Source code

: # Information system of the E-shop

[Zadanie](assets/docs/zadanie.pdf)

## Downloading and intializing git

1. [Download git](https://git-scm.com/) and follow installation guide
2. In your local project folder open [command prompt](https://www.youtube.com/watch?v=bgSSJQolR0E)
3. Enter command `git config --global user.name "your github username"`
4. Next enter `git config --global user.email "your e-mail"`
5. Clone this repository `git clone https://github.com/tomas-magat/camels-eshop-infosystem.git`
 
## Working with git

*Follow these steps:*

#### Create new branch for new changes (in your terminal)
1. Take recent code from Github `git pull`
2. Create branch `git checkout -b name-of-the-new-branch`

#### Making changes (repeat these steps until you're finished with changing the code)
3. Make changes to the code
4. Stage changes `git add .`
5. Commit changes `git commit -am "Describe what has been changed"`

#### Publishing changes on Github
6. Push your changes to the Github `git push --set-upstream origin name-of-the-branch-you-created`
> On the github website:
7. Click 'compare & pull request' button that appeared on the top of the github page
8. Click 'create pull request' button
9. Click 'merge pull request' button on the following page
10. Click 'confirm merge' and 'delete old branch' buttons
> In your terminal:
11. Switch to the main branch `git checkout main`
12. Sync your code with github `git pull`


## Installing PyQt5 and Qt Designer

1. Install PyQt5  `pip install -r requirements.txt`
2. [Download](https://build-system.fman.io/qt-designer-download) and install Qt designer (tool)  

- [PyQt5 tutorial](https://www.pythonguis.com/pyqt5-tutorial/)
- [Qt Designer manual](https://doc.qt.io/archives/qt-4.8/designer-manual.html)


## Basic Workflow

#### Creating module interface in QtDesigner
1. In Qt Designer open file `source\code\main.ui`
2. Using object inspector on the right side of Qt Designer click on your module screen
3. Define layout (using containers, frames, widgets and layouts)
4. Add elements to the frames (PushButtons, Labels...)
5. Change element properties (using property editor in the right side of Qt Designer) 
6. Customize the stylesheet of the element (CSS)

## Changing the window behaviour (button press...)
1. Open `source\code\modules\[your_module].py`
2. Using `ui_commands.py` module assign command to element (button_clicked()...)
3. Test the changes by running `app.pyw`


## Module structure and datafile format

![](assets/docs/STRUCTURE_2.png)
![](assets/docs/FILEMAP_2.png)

---

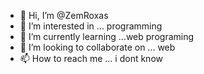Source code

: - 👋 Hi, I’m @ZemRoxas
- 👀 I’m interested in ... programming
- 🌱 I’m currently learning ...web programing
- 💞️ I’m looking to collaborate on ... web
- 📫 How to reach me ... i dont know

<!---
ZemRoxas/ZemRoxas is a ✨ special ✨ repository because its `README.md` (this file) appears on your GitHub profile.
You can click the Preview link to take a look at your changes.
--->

Task – Could you set down, exactly as written, the lines above between the one holding "5. Clone this" and the one holding "4. Stage changes", inclusive, and nothing more?

Exercise result –
5. Clone this repository `git clone https://github.com/tomas-magat/camels-eshop-infosystem.git`
 
## Working with git

*Follow these steps:*

#### Create new branch for new changes (in your terminal)
1. Take recent code from Github `git pull`
2. Create branch `git checkout -b name-of-the-new-branch`

#### Making changes (repeat these steps until you're finished with changing the code)
3. Make changes to the code
4. Stage changes `git add .`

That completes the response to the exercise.